Nasze historie były podobne: ja wyszłam za faceta, który bardzo szybko mnie zostawił, on związał się z kobietą niezrównoważoną psychicznie, która przejawiała zachowania autodestrukcyjne, szantażowała go emocjonalnie i zatruwała mu życie.

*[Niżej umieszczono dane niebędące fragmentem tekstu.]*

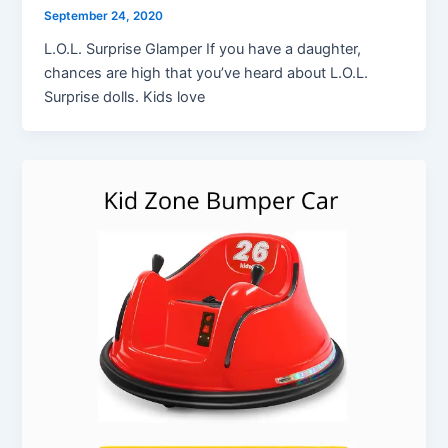
September 24, 2020
L.O.L. Surprise Glamper If you have a daughter,
chances are high that you’ve heard about L.O.L.
Surprise dolls. Kids love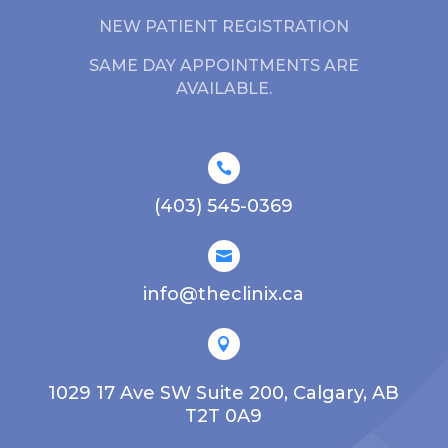
NEW PATIENT REGISTRATION
SAME DAY APPOINTMENTS ARE
AVAILABLE.

(403) 545-0369

info@theclinix.ca

1029 17 Ave SW Suite 200, Calgary, AB
T2T 0A9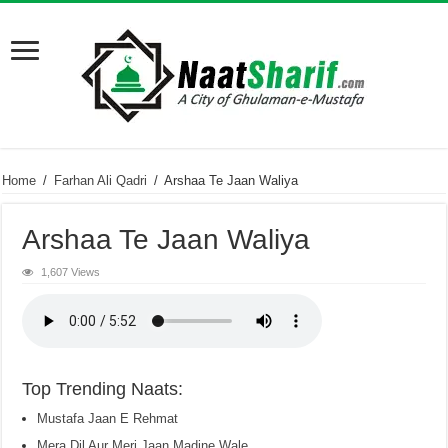
Home
/
Farhan Ali Qadri
/
Arshaa Te Jaan Waliya
Arshaa Te Jaan Waliya
1,607 Views
Top Trending Naats:
Mustafa Jaan E Rehmat
Mera Dil Aur Meri Jaan Madine Wale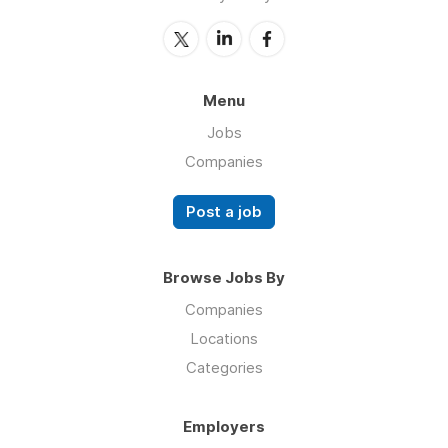
Menu
Jobs
Companies
Post a job
Browse Jobs By
Companies
Locations
Categories
Employers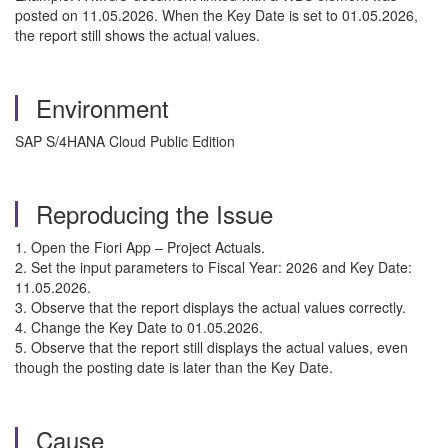
posted on 11.05.2026. When the Key Date is set to 01.05.2026,
the report still shows the actual values.
Environment
SAP S/4HANA Cloud Public Edition
Reproducing the Issue
1. Open the Fiori App – Project Actuals.
2. Set the input parameters to Fiscal Year: 2026 and Key Date:
11.05.2026.
3. Observe that the report displays the actual values correctly.
4. Change the Key Date to 01.05.2026.
5. Observe that the report still displays the actual values, even
though the posting date is later than the Key Date.
Cause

Dodatkowo miał z tą kobietą dziecko – w chwili kiedy zaczęliśmy oficjalnie uchodzić za parę, Małgosia miała cztery latka, a Tymon mógł się z nią widywać w co drugą sobotę miesiąca.
Jej prawnicy wprost obrzucili go błotem
– Ten wyjazd integracyjny zapowiada się całkiem fajnie – powiedziałam pewnego dnia, kiedy całe biuro szykowało się na weekend w Zakopanem. – Już nam zamówiłam pokój w hotelu.

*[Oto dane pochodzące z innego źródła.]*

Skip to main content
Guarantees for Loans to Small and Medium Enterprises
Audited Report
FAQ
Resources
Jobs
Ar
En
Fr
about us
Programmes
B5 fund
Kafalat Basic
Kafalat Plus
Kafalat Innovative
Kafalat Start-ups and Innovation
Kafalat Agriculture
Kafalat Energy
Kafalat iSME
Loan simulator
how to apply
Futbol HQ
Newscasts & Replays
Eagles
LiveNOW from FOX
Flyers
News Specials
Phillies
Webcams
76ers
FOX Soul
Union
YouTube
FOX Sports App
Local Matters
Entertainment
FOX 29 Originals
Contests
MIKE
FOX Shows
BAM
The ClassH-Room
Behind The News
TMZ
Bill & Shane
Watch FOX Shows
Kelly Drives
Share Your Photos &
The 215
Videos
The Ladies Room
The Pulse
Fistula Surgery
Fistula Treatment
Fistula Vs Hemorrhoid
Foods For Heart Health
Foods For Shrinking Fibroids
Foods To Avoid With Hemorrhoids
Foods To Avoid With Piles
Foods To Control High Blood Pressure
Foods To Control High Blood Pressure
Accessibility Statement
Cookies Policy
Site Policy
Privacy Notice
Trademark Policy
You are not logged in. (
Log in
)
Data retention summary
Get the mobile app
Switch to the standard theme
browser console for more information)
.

– Nie mogę pojechać – Tymon spuścił wzrok. – Odwiedzam Małgosię.
– Przecież to pierwsza sobota – zdziwiłam się. – Wizytę masz za tydzień.
– Wiem, ale Paulina za tydzień nie może. Albo zobaczę się z córką w ten weekend, albo przepadnie mi wizyta.

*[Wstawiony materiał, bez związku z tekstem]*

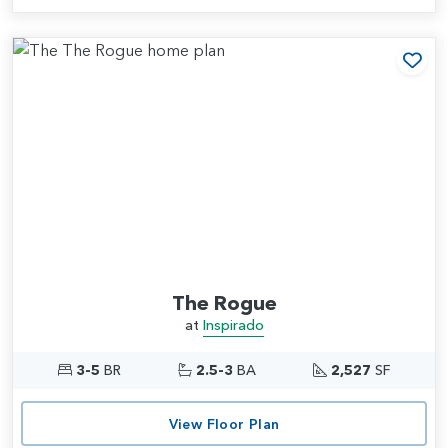
Add
The Rogue
at
Inspirado
3-5
BR
2.5-3
BA
2,527
SF
View Floor Plan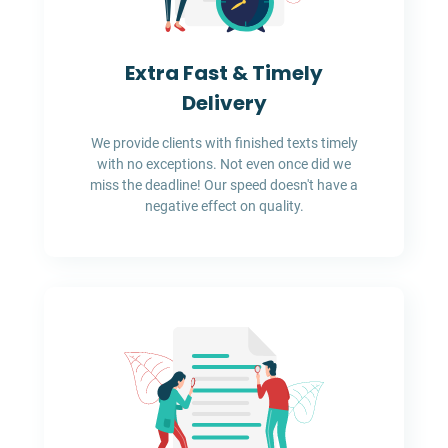
Extra Fast & Timely
Delivery
We provide clients with finished texts timely
with no exceptions. Not even once did we
miss the deadline! Our speed doesn't have a
negative effect on quality.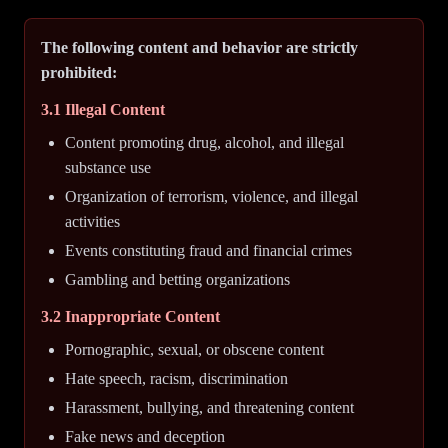
The following content and behavior are strictly
prohibited:
3.1 Illegal Content
Content promoting drug, alcohol, and illegal
substance use
Organization of terrorism, violence, and illegal
activities
Events constituting fraud and financial crimes
Gambling and betting organizations
3.2 Inappropriate Content
Pornographic, sexual, or obscene content
Hate speech, racism, discrimination
Harassment, bullying, and threatening content
Fake news and deception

– Jak to nie może? Przecież to wyrok sądu. Musi ci umożliwiać kontakty z dzieckiem w każdą drugą i czwartą sobotę miesiąca! – zawołałam.
Widziałam, że Tymon był skrępowany tą rozmową. Po długotrwałej wojnie sądowej uzyskał wyrok sądu rodzinnego, na mocy którego miał prawo do stałych widzeń z dzieckiem, ale od samego początku jego była żona robiła wszystko, by mu to utrudnić.
– Przecież to jest wbrew prawu! – podniosłam głos. – Możesz wytoczyć jej kolejny proces! Ona celowo utrudnia ci kontakty z własnym dzieckiem!
– Ja to wiem, ty to wiesz i sąd to wie… – odparł Tymon zrezygnowanym głosem – ale i tak nikt jej nic nie zrobi. Po co mi kolejna sprawa w sądzie? Wiesz, ile czasu i nerwów kosztowała mnie poprzednia? A sąd co najwyżej udzieli jej upomnienia, które ona będzie miała głęboko gdzieś… Tak to wygląda w naszym kraju.
Wiedziałam, że był rozgoryczony. Wnosił o opiekę naprzemienną, chciał brać czynny udział w wychowaniu córki, Paulina jedna nie chciała zgodzić się na żadną z jego propozycji. Jej prawnicy obrzucali go w sądzie błotem, sugerowali rzeczy straszne i odrażające, aż sędzia musiała ich przywołać do porządku. Te dwa weekendy w miesiącu to dla ojca w Polsce wszystko, co można wywalczyć z zaborczą matką. Tymon cierpiał z tego powodu, bo najchętniej wziąłby Małgosię do siebie na stałe.
– Wybierzemy się do Zakopanego sami w innym terminie – obiecał mi.
Następna okazja nadarzyła się jesienią. Poza sezonem było taniej, a góry wciąż piękne, więc wyrwaliśmy się na kilka dni. Wtedy właśnie Tymon poprosił, bym z nim zamieszkała. Oczywiście natychmiast się zgodziłam.
– Musimy wynająć mieszkanie trzypokojowe – oznajmił od razu. – Jeden pokój chcę przeznaczyć dla Małgosi, kiedy będzie spędzać u nas weekendy. A propos, chcę was poznać w najbliższą sobotę. Idziemy do kina, a potem na naleśniki. Co ty na to?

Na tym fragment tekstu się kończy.